### Extracted records

_ _ _ _ _

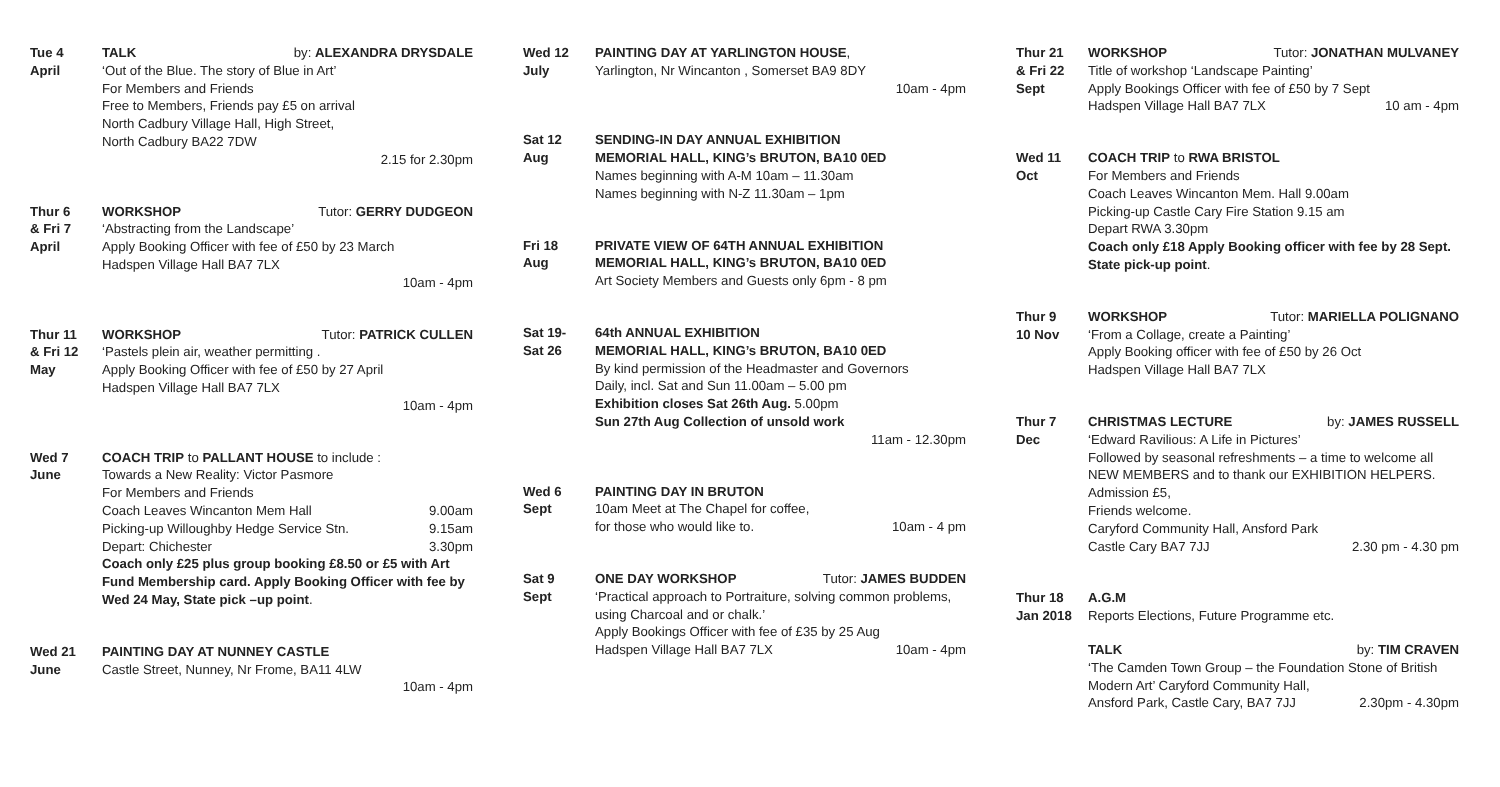Tue 4
April
TALK by: ALEXANDRA DRYSDALE
‘Out of the Blue. The story of Blue in Art’
For Members and Friends
Free to Members, Friends pay £5 on arrival
North Cadbury Village Hall, High Street,
North Cadbury BA22 7DW
2.15 for 2.30pm
Thur 6
& Fri 7
April
WORKSHOP Tutor: GERRY DUDGEON
‘Abstracting from the Landscape’
Apply Booking Officer with fee of £50 by 23 March
Hadspen Village Hall BA7 7LX
10am - 4pm
Thur 11
& Fri 12
May
WORKSHOP Tutor: PATRICK CULLEN
‘Pastels plein air, weather permitting .
Apply Booking Officer with fee of £50 by 27 April
Hadspen Village Hall BA7 7LX
10am - 4pm
Wed 7
June
COACH TRIP to PALLANT HOUSE to include :
Towards a New Reality: Victor Pasmore
For Members and Friends
Coach Leaves Wincanton Mem Hall 9.00am
Picking-up Willoughby Hedge Service Stn. 9.15am
Depart: Chichester 3.30pm
Coach only £25 plus group booking £8.50 or £5 with Art Fund Membership card. Apply Booking Officer with fee by Wed 24 May, State pick –up point.
Wed 21
June
PAINTING DAY AT NUNNEY CASTLE
Castle Street, Nunney, Nr Frome, BA11 4LW
10am - 4pm
Wed 12
July
PAINTING DAY AT YARLINGTON HOUSE,
Yarlington, Nr Wincanton , Somerset BA9 8DY
10am - 4pm
Sat 12
Aug
SENDING-IN DAY ANNUAL EXHIBITION
MEMORIAL HALL, KING’s BRUTON, BA10 0ED
Names beginning with A-M 10am – 11.30am
Names beginning with N-Z 11.30am – 1pm
Fri 18
Aug
PRIVATE VIEW OF 64TH ANNUAL EXHIBITION
MEMORIAL HALL, KING’s BRUTON, BA10 0ED
Art Society Members and Guests only 6pm - 8 pm
Sat 19-
Sat 26
64th ANNUAL EXHIBITION
MEMORIAL HALL, KING’s BRUTON, BA10 0ED
By kind permission of the Headmaster and Governors
Daily, incl. Sat and Sun 11.00am – 5.00 pm
Exhibition closes Sat 26th Aug. 5.00pm
Sun 27th Aug Collection of unsold work
11am - 12.30pm
Wed 6
Sept
PAINTING DAY IN BRUTON
10am Meet at The Chapel for coffee,
for those who would like to. 10am - 4 pm
Sat 9
Sept
ONE DAY WORKSHOP Tutor: JAMES BUDDEN
‘Practical approach to Portraiture, solving common problems, using Charcoal and or chalk.’
Apply Bookings Officer with fee of £35 by 25 Aug
Hadspen Village Hall BA7 7LX 10am - 4pm
Thur 21
& Fri 22
Sept
WORKSHOP Tutor: JONATHAN MULVANEY
Title of workshop ‘Landscape Painting’
Apply Bookings Officer with fee of £50 by 7 Sept
Hadspen Village Hall BA7 7LX 10 am - 4pm
Wed 11
Oct
COACH TRIP to RWA BRISTOL
For Members and Friends
Coach Leaves Wincanton Mem. Hall 9.00am
Picking-up Castle Cary Fire Station 9.15 am
Depart RWA 3.30pm
Coach only £18 Apply Booking officer with fee by 28 Sept. State pick-up point.
Thur 9
10 Nov
WORKSHOP Tutor: MARIELLA POLIGNANO
‘From a Collage, create a Painting’
Apply Booking officer with fee of £50 by 26 Oct
Hadspen Village Hall BA7 7LX
Thur 7
Dec
CHRISTMAS LECTURE by: JAMES RUSSELL
‘Edward Ravilious: A Life in Pictures’
Followed by seasonal refreshments – a time to welcome all NEW MEMBERS and to thank our EXHIBITION HELPERS. Admission £5,
Friends welcome.
Caryford Community Hall, Ansford Park
Castle Cary BA7 7JJ 2.30 pm - 4.30 pm
Thur 18
Jan 2018
A.G.M
Reports Elections, Future Programme etc.
TALK by: TIM CRAVEN
‘The Camden Town Group – the Foundation Stone of British Modern Art’ Caryford Community Hall,
Ansford Park, Castle Cary, BA7 7JJ 2.30pm - 4.30pm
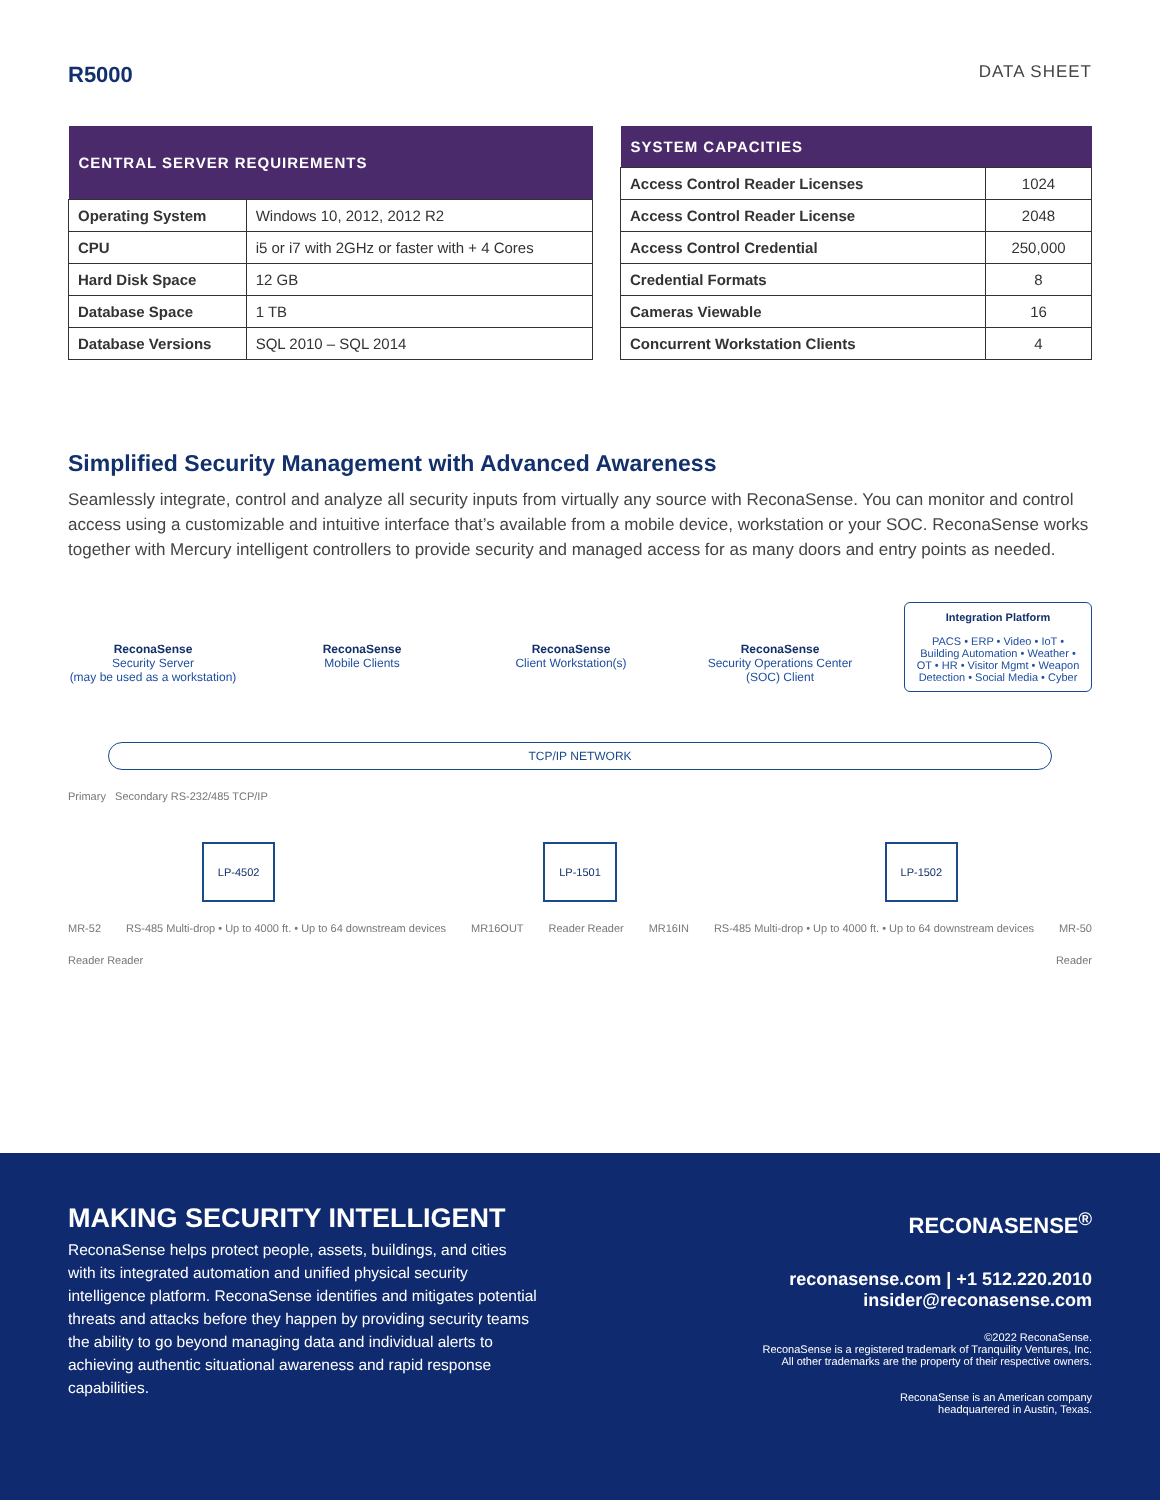R5000 DATA SHEET
| CENTRAL SERVER REQUIREMENTS | |
| --- | --- |
| Operating System | Windows 10, 2012, 2012 R2 |
| CPU | i5 or i7 with 2GHz or faster with + 4 Cores |
| Hard Disk Space | 12 GB |
| Database Space | 1 TB |
| Database Versions | SQL 2010 – SQL 2014 |
| SYSTEM CAPACITIES | |
| --- | --- |
| Access Control Reader Licenses | 1024 |
| Access Control Reader License | 2048 |
| Access Control Credential | 250,000 |
| Credential Formats | 8 |
| Cameras Viewable | 16 |
| Concurrent Workstation Clients | 4 |
Simplified Security Management with Advanced Awareness
Seamlessly integrate, control and analyze all security inputs from virtually any source with ReconaSense. You can monitor and control access using a customizable and intuitive interface that’s available from a mobile device, workstation or your SOC. ReconaSense works together with Mercury intelligent controllers to provide security and managed access for as many doors and entry points as needed.
ReconaSense
Security Server
(may be used as a workstation)
ReconaSense
Mobile Clients
ReconaSense
Client Workstation(s)
ReconaSense
Security Operations Center (SOC) Client
Integration Platform
PACS • ERP • Video • IoT • Building Automation • Weather • OT • HR • Visitor Mgmt • Weapon Detection • Social Media • Cyber
TCP/IP NETWORK
Primary Secondary RS-232/485 TCP/IP
LP-4502 LP-1501 LP-1502
MR-52 RS-485 Multi-drop • Up to 4000 ft. • Up to 64 downstream devices MR16OUT Reader Reader MR16IN RS-485 Multi-drop • Up to 4000 ft. • Up to 64 downstream devices MR-50
Reader Reader Reader
MAKING SECURITY INTELLIGENT
ReconaSense helps protect people, assets, buildings, and cities with its integrated automation and unified physical security intelligence platform. ReconaSense identifies and mitigates potential threats and attacks before they happen by providing security teams the ability to go beyond managing data and individual alerts to achieving authentic situational awareness and rapid response capabilities.
RECONASENSE<sup>®</sup>
reconasense.com | +1 512.220.2010
insider@reconasense.com
©2022 ReconaSense.
ReconaSense is a registered trademark of Tranquility Ventures, Inc.
All other trademarks are the property of their respective owners.
ReconaSense is an American company
headquartered in Austin, Texas.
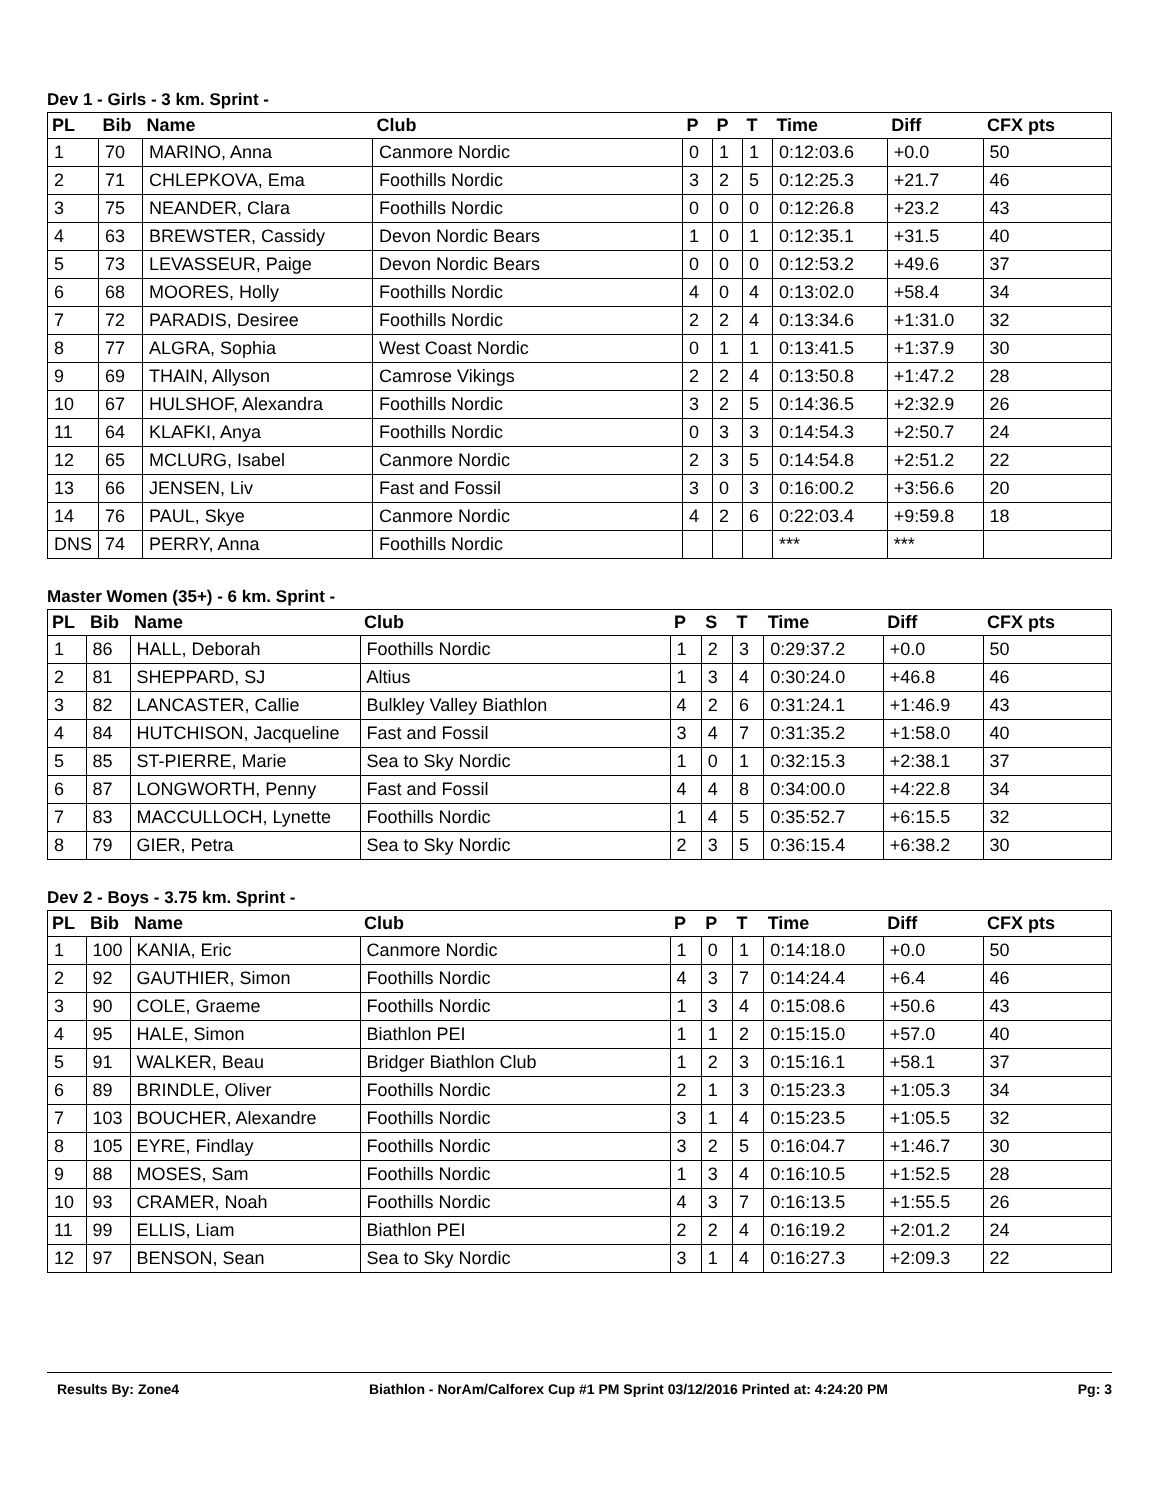Dev 1 - Girls - 3 km. Sprint -
| PL | Bib | Name | Club | P | P | T | Time | Diff | CFX pts |
| --- | --- | --- | --- | --- | --- | --- | --- | --- | --- |
| 1 | 70 | MARINO, Anna | Canmore Nordic | 0 | 1 | 1 | 0:12:03.6 | +0.0 | 50 |
| 2 | 71 | CHLEPKOVA, Ema | Foothills Nordic | 3 | 2 | 5 | 0:12:25.3 | +21.7 | 46 |
| 3 | 75 | NEANDER, Clara | Foothills Nordic | 0 | 0 | 0 | 0:12:26.8 | +23.2 | 43 |
| 4 | 63 | BREWSTER, Cassidy | Devon Nordic Bears | 1 | 0 | 1 | 0:12:35.1 | +31.5 | 40 |
| 5 | 73 | LEVASSEUR, Paige | Devon Nordic Bears | 0 | 0 | 0 | 0:12:53.2 | +49.6 | 37 |
| 6 | 68 | MOORES, Holly | Foothills Nordic | 4 | 0 | 4 | 0:13:02.0 | +58.4 | 34 |
| 7 | 72 | PARADIS, Desiree | Foothills Nordic | 2 | 2 | 4 | 0:13:34.6 | +1:31.0 | 32 |
| 8 | 77 | ALGRA, Sophia | West Coast Nordic | 0 | 1 | 1 | 0:13:41.5 | +1:37.9 | 30 |
| 9 | 69 | THAIN, Allyson | Camrose Vikings | 2 | 2 | 4 | 0:13:50.8 | +1:47.2 | 28 |
| 10 | 67 | HULSHOF, Alexandra | Foothills Nordic | 3 | 2 | 5 | 0:14:36.5 | +2:32.9 | 26 |
| 11 | 64 | KLAFKI, Anya | Foothills Nordic | 0 | 3 | 3 | 0:14:54.3 | +2:50.7 | 24 |
| 12 | 65 | MCLURG, Isabel | Canmore Nordic | 2 | 3 | 5 | 0:14:54.8 | +2:51.2 | 22 |
| 13 | 66 | JENSEN, Liv | Fast and Fossil | 3 | 0 | 3 | 0:16:00.2 | +3:56.6 | 20 |
| 14 | 76 | PAUL, Skye | Canmore Nordic | 4 | 2 | 6 | 0:22:03.4 | +9:59.8 | 18 |
| DNS | 74 | PERRY, Anna | Foothills Nordic | | | | *** | *** | |
Master Women (35+) - 6 km. Sprint -
| PL | Bib | Name | Club | P | S | T | Time | Diff | CFX pts |
| --- | --- | --- | --- | --- | --- | --- | --- | --- | --- |
| 1 | 86 | HALL, Deborah | Foothills Nordic | 1 | 2 | 3 | 0:29:37.2 | +0.0 | 50 |
| 2 | 81 | SHEPPARD, SJ | Altius | 1 | 3 | 4 | 0:30:24.0 | +46.8 | 46 |
| 3 | 82 | LANCASTER, Callie | Bulkley Valley Biathlon | 4 | 2 | 6 | 0:31:24.1 | +1:46.9 | 43 |
| 4 | 84 | HUTCHISON, Jacqueline | Fast and Fossil | 3 | 4 | 7 | 0:31:35.2 | +1:58.0 | 40 |
| 5 | 85 | ST-PIERRE, Marie | Sea to Sky Nordic | 1 | 0 | 1 | 0:32:15.3 | +2:38.1 | 37 |
| 6 | 87 | LONGWORTH, Penny | Fast and Fossil | 4 | 4 | 8 | 0:34:00.0 | +4:22.8 | 34 |
| 7 | 83 | MACCULLOCH, Lynette | Foothills Nordic | 1 | 4 | 5 | 0:35:52.7 | +6:15.5 | 32 |
| 8 | 79 | GIER, Petra | Sea to Sky Nordic | 2 | 3 | 5 | 0:36:15.4 | +6:38.2 | 30 |
Dev 2 - Boys - 3.75 km. Sprint -
| PL | Bib | Name | Club | P | P | T | Time | Diff | CFX pts |
| --- | --- | --- | --- | --- | --- | --- | --- | --- | --- |
| 1 | 100 | KANIA, Eric | Canmore Nordic | 1 | 0 | 1 | 0:14:18.0 | +0.0 | 50 |
| 2 | 92 | GAUTHIER, Simon | Foothills Nordic | 4 | 3 | 7 | 0:14:24.4 | +6.4 | 46 |
| 3 | 90 | COLE, Graeme | Foothills Nordic | 1 | 3 | 4 | 0:15:08.6 | +50.6 | 43 |
| 4 | 95 | HALE, Simon | Biathlon PEI | 1 | 1 | 2 | 0:15:15.0 | +57.0 | 40 |
| 5 | 91 | WALKER, Beau | Bridger Biathlon Club | 1 | 2 | 3 | 0:15:16.1 | +58.1 | 37 |
| 6 | 89 | BRINDLE, Oliver | Foothills Nordic | 2 | 1 | 3 | 0:15:23.3 | +1:05.3 | 34 |
| 7 | 103 | BOUCHER, Alexandre | Foothills Nordic | 3 | 1 | 4 | 0:15:23.5 | +1:05.5 | 32 |
| 8 | 105 | EYRE, Findlay | Foothills Nordic | 3 | 2 | 5 | 0:16:04.7 | +1:46.7 | 30 |
| 9 | 88 | MOSES, Sam | Foothills Nordic | 1 | 3 | 4 | 0:16:10.5 | +1:52.5 | 28 |
| 10 | 93 | CRAMER, Noah | Foothills Nordic | 4 | 3 | 7 | 0:16:13.5 | +1:55.5 | 26 |
| 11 | 99 | ELLIS, Liam | Biathlon PEI | 2 | 2 | 4 | 0:16:19.2 | +2:01.2 | 24 |
| 12 | 97 | BENSON, Sean | Sea to Sky Nordic | 3 | 1 | 4 | 0:16:27.3 | +2:09.3 | 22 |
Results By: Zone4 Biathlon - NorAm/Calforex Cup #1 PM Sprint 03/12/2016 Printed at: 4:24:20 PM Pg: 3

_ _ _ _ _

### Task description
Pictures aside, repeat exactly every line from the top of the listing above through the line bearing "from the Landscape’", inclusive.

### Response to this task
Tue 4
April
TALK by: ALEXANDRA DRYSDALE
‘Out of the Blue. The story of Blue in Art’
For Members and Friends
Free to Members, Friends pay £5 on arrival
North Cadbury Village Hall, High Street,
North Cadbury BA22 7DW
2.15 for 2.30pm
Thur 6
& Fri 7
April
WORKSHOP Tutor: GERRY DUDGEON
‘Abstracting from the Landscape’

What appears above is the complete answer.